(REPOST: Clean Energy)

The energy technology firm concluded that there was potential for EVs to be a significant grid resource capable of supporting renewables, balancing the grid and alleviating network constraints at both local and national levels.

However the challenge will be in ensuring smart charging technology is used to transform the “threat” of EV-led demand peaks into an asset.

Analysis conducted by Open Energi examined the possibilities for flexibility through different charging scenarios, speeds and the time of day at which EVs are to charge using forecasts within National Grid’s Future Energy Scenarios document.

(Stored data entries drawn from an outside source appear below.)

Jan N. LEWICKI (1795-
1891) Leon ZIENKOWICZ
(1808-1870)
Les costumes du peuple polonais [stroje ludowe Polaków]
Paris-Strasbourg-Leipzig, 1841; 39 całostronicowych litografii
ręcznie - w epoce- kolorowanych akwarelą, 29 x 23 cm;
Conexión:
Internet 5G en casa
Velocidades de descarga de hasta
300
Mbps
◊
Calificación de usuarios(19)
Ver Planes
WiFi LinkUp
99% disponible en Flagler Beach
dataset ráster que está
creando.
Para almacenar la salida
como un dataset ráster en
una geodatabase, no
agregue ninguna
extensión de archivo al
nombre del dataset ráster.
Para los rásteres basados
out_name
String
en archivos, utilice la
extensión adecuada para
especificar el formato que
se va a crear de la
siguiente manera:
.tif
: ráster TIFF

That analysis considered that by 2020 there would be an estimated 1.6 million EVs in the UK, offering between 200 – 550MW of turn-up flexibility at various times of day, as well as 400MW – 1.3GW of turn-down flexibility that would require smart charging technologies.

By 2030 this would increase exponentially, with 9 million EVs on the road providing as much as 3GW of turn-up and 8GW of turn-down flexibility throughout the day.

Dago Cedillos, strategy and innovation lead at Open Energi, said that the electrification of transport was happening “faster than anyone expected”.

“There has been a lot of attention given to the ‘worst-case’ scenarios but smart charging technology means EVs can be managed to the benefit of the system, and help accelerate our transition to a more reliable, affordable and sustainable energy future,” he said.